Bobrovsky and the Russian penalty killers then kept their team within a goal with some strong work late in the frame during a span in which the Russians were whistled for three minor penalties in a span of just five minutes and 24 seconds.
At the start of the second, it was more of the same. Bobrovsky was under siege, and the Russians, when they were able to corral the puck and get it under control, were content to merely flip it out and prepare to defend the next wave of red sweaters swarming the front of their net.
Just after the first television timeout of the period, the game took a surprising turn.
Evgeni Malkin won a face-off in the Russia end of the ice, and when Canada defenseman Jay Bouwmeester unwisely pinched deeper into the zone, Russian defenseman Nikita Zaitsev sprung Nikita Kucherov on a two-on-one rush. With Vladislav Namestikov riding shotgun, Kucherov wisely elected to shoot, and he beat Canada netmider Carey Price to make it a 1-1 game at 8:47.
Kucherov's shot on goal was the first for Russia in a span of 10 minutes and 44 seconds.
With less than four minutes remaining in the middle frame, Russia actually took a 2-1 lead. On a rare forechecking sequence, the Russians worked the puck around the Canadian cage, with Ivan Telegin passing toward Evgeny Kuznetsov at the back door. Kuznetsov adroitly batted the puck into the net behind Price to give Russia an improbable lead with 3:36 remaining in the period.
Ah, but leads over Canada have been short-lived in this tournament, and this one was no exception. A pair of quick and dazzling saves on John Tavares in short succession must have thrown some level of anxiety into the Canadian camp, but 13 seconds after a Russian icing call - there were a lot of those on this night -Marchand solved Bobrovsky to make it a 2-2 contest going into the third period.
"He played phenomenal tonight," says Marchand of Bobrovsky. "He made a lot of really big saves and really kept them in it, especially in the second [period]."
It was as one-sided a tie game as you'll see after 40 minutes of play. Canada was doubling up the Russians in shot attempts (58-29) and was outshooting them by 33-15. Russia's top offensive weapon - winger Alex Ovechkin - had hardly touched the puck all night, and had yet to as much as attempt a shot on net.
While there was drama lingering as the third period dawned, it didn't last long. Seconds after Bobrovsky robbed him on a tip-in try from in tight, Marchand scored from the left circle at 1:16, restoring Canada's lead at 3-2.
The goal was the third straight Team Canada goal from the line of Crosby and Boston Bruins teammates (and linemates) Patrice Bergeron and Brad Marchand.

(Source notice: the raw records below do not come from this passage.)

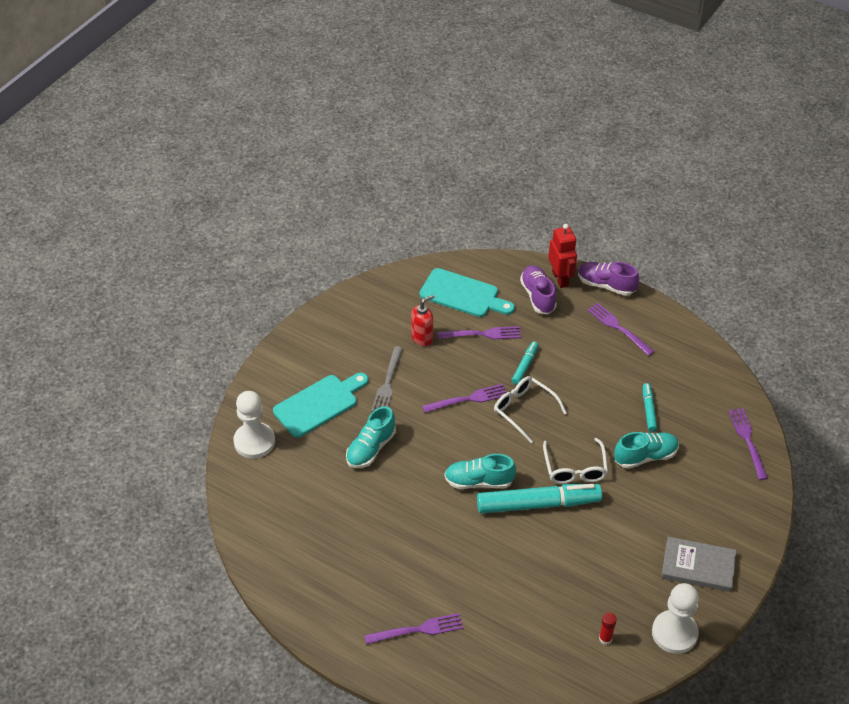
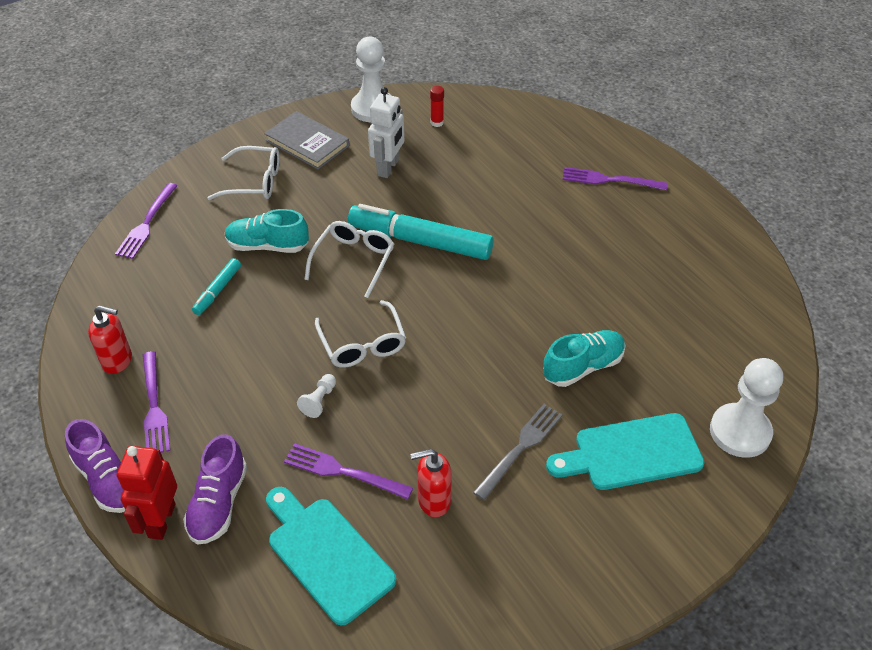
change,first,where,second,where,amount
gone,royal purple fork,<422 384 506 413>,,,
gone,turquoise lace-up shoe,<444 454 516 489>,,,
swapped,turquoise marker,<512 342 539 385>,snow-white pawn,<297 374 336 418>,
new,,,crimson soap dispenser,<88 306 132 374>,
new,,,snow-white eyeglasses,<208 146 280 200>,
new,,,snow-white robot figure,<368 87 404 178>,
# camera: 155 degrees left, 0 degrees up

"Bergie and Marchie have that chemistry already, and obviously Sid's a great player," says Canada center Ryan Getzlaf. "So they've been able to skate on the puck and work together properly, and it's been nice to watch."
Corey Perry scored on a rebound at 5:48 to make it a 4-2 game, and when Tavares put one behind the beleaguered Bobrovsky at 9:22, all doubt was removed. The Canadians were moving on to face the winner of Sunday's Sweden-Europe semifinal game while the Russians were preparing to disperse to various parts of the globe.
When it was all said and done, Canada was just deeper and better than Russia. There's no shame in that; no team in this tournament has been able to match Canada's depth and talent.
"That's one benefit we've had for a long time now," says Getzlaf, "is the depth that any line can score at any time and everybody is buying in defensively. As long as our systems stay tight and we keep getting better, we're going to be all right."
The best-of-three final starts on Tuesday here at Air Canada Centre.